Output every record again so that it matches the original word for word.
• • • •
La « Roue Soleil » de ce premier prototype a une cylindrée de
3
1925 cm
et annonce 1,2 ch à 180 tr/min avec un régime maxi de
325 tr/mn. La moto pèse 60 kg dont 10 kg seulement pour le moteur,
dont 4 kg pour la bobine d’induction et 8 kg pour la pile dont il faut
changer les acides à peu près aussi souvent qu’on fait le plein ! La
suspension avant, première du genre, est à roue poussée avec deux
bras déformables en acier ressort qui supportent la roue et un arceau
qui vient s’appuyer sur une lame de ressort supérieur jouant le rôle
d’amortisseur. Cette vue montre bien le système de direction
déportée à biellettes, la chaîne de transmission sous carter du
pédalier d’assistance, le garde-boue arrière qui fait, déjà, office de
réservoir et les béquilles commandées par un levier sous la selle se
• • • •
• _OUTPUT BELOW_
La « Roue Soleil » de ce premier prototype a une cylindrée de
3
1925 cm
et annonce 1,2 ch à 180 tr/min avec un régime maxi de
325 tr/mn. La moto pèse 60 kg dont 10 kg seulement pour le moteur,
dont 4 kg pour la bobine d’induction et 8 kg pour la pile dont il faut
changer les acides à peu près aussi souvent qu’on fait le plein ! La
suspension avant, première du genre, est à roue poussée avec deux
bras déformables en acier ressort qui supportent la roue et un arceau
qui vient s’appuyer sur une lame de ressort supérieur jouant le rôle
d’amortisseur. Cette vue montre bien le système de direction
déportée à biellettes, la chaîne de transmission sous carter du
pédalier d’assistance, le garde-boue arrière qui fait, déjà, office de
réservoir et les béquilles commandées par un levier sous la selle se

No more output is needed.